UPDATED: Smith Threatens to Move October Race to Vegas, Then Backs Off
May 21, 2013 02:50PM
● By Jason Huddle
Although Smith, nor any other representative of SMI verbalized it. There is a possibility that Smith's statements are meant to leverage his position in ongoing legal battles with the City of Concord. Smith sued the city last year after he said it failed to comply with it's agreement to provide improvements to infrastructure around the speedway in order to keep Smith from abandoning the entire motor sports complex and build a new one in a different area. Indeed, in a statement from SMI, Smith seemed to take a swipe at local officials.
“Instead of what ‘could’ happen, let’s set the facts straight about what has happened," Smith's statement said. "We’ve invested $100 million in the Charlotte Motor Speedway complex in the past six years to make it even better for the fans. We’ve expanded our fan zone, added pit road suites and built the world’s largest HDTV for every fan to enjoy. We’ve put more people to work with these projects and we’ve added more events to the calendar to bring in more tourists and fans. And we’ve done this during the worst economy since the Great Depression.
The statement continued, "We’ve done this without asking for a handout from the government, like we’ve seen from so many other sports facilities, teams or franchises, and yet at the same time property values are falling during the recession, our Cabarrus County taxes have doubled since 2005. We absolutely love the fans that come to Charlotte Motor Speedway.
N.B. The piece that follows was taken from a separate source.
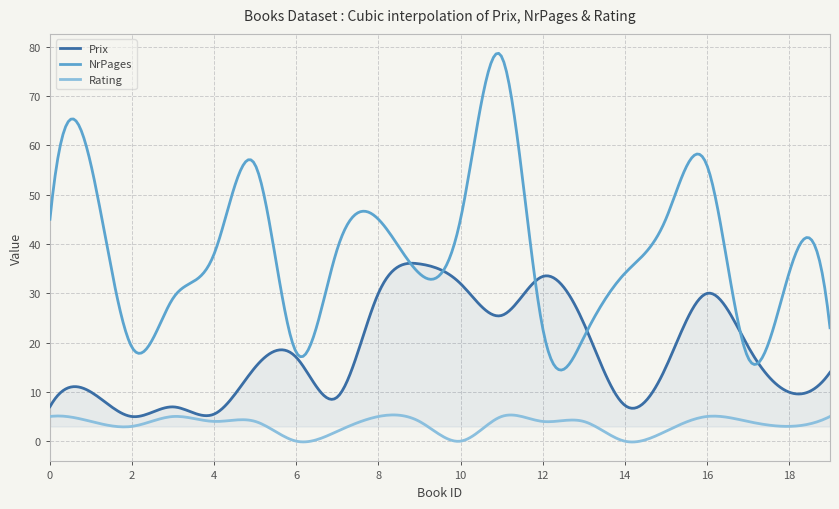

True or false: NrPages and Rating intersect in this chart.

False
It’s frustrating to think about the future and consider that the local government doesn’t share the same excitement about Charlotte Motor Speedway that our fans do. The Cabarrus County politicians may say nice things to the media, but raising taxes does not support the tourism business, the area economy or companies trying to grow.”
For it's part, the city released a statement indicating the loss of the October race would be a tremendous loss to the area. "The City of Concord hopes that Charlotte Motor Speedway will continue to have events on the Sprint Cup schedule in October," the statement said. "Motorsports is an important part of the tourism economy in Cabarrus County, and brings over one million fans, vendors, and participants annually. This benefits local businesses who serve race fans multiple times each year. Race fans from near and far have enjoyed the October race for years and mark it on their calendars."
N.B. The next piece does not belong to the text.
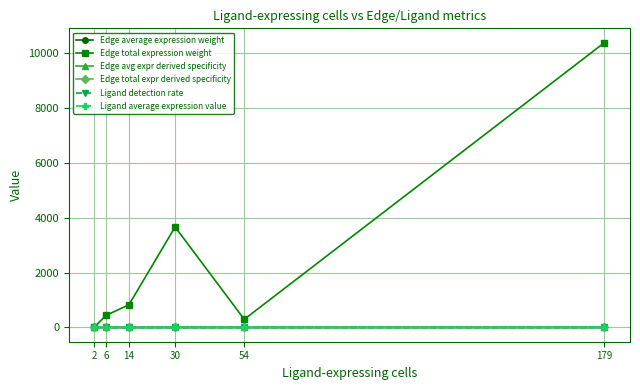

The value of Edge avg expr derived specificity at 14 is 0.0. True or false?

True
The statement went on to say that, "There are regional boosts in tourism during NASCAR events, and we are proud to host three major Sprint Cup events each year, welcoming the hundreds of thousands of visitors who come to explore the area and motorsports-related events, attractions, and behind-the-scenes tours. The City of Concord works with our partners to prepare for these events and to ensure the safety of these visitors, and will continue to do so in the future."
Former SMI president, H.A. "Humpy" Wheeler agreed with the city that moving the race would be devastating to the area. “I don’t know what else could occur to disappoint the Southern race fan that has brought us to where we are,” he told the Charlotte Observer. “They lost North Wilkesboro, Rockingham and half of Darlington (S.C.). It would also be a great loss for Charlotte Motor Speedway and this area.”
According to NASCAR officials, they have received no formal requests to move the race for the 2014 season, which they have begun the process of scheduling.
According to Smith, there is one factor that will ultimately decide the race's fate, he told WBTV. “When the game is over, it’ll be money, money, money. Money will move it."